Your financial management can have an impact on both your emotional and physical wellbeing.
Feeling anxious about money may have a mental (and physical) toll on you, but that toll can be amplified if your worries keep you up at night.
That isn’t the only way financial stress may harm you. In fact, chronic stress of any kind can cause obesity, diabetes, high blood pressure, and heart disease.
The approach to avoiding and managing financial stress is to get your money in order right now.
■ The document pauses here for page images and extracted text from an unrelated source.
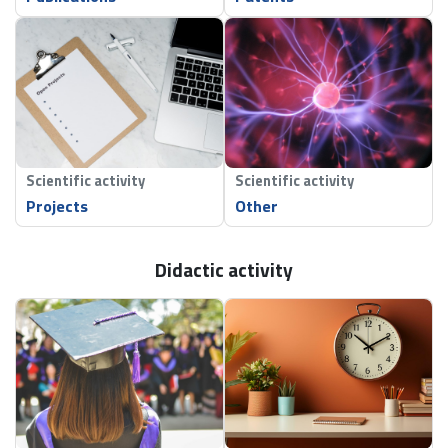
Scientific activity
Scientific activity
Projects
Other
Didactic activity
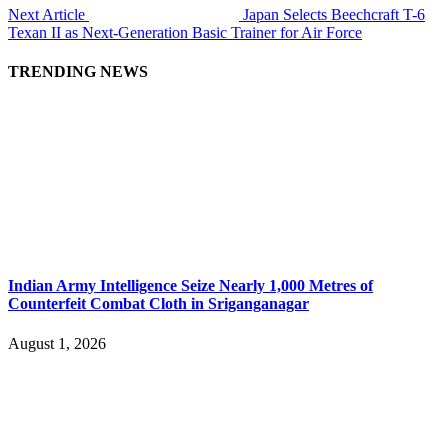
Next Article
Japan Selects Beechcraft T-6
Texan II as Next-Generation Basic Trainer for Air Force
TRENDING NEWS
Indian Army Intelligence Seize Nearly 1,000 Metres of
Counterfeit Combat Cloth in Sriganganagar
August 1, 2026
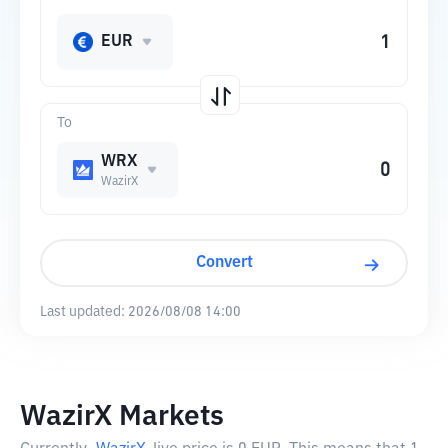
EUR
To
WRX
WazirX
Convert
Last updated:
2026/08/08 14:00
WazirX Markets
Here’s the expert advice you need to develop these seven financial habits that improve your health
Taking Charge of Your Finances
Not knowing exactly where your money is going each month can be a source of stress, especially if you find your finances stretched thin.
Living Within Your Means
It is important to ensure that your life goals are not above your standard of living. For instance, don’t go for an over-the-top house that is way above what you can afford because you think it will bring you happiness.
Using Credit Cards Wisely
View your credit card as a source of credit to be paid back in full every month. This habit and mindset will prevent you from accumulating credit card debt which is one of the most expensive forms of credit available and notoriously difficult to recover from.
Practicing minimalism is a good financial habit that will also improve your mental health.
Minimalism is when you possess only what you deem essential. With a minimalist lifestyle, you naturally own less, which means you’re not spending as much money to buy and maintain your possessions. With fewer items in your house, there’s less clutter. Your house will be easier to clean and organize, which will make your mind clearer. Without the extra distraction and work that comes from having clutter, you can focus on what matters most like family and friendships and live more intentionally and not comparatively.
Building Your Savings Automatically Each Month
Setting up automated contributions to savings and investing accounts is a healthy habit that helps individuals feel less worried and more in control, especially with respect to longer-term goals that may feel insurmountable (like preparing for higher education expenses or retirement)
Not Stressing Daily Over Investments
By watching each movement in your investments along with being stressed out by the stories you are reading and watching, you are providing much unnecessary stress to your mental and physical health. Try this: Whenever the market is down a lot, go for a walk, remind yourself that market pullbacks are normal and healthy and in the long term, the market has a strong correlation to increase over time.
Planning for the Future
Even if you haven’t invested as much as you’d like (or as much as you think you’ll need) for retirement, there’s still time to start investing (or to invest more). If you work for a company that offers a retirement plan, contribute enough to get the maximum match.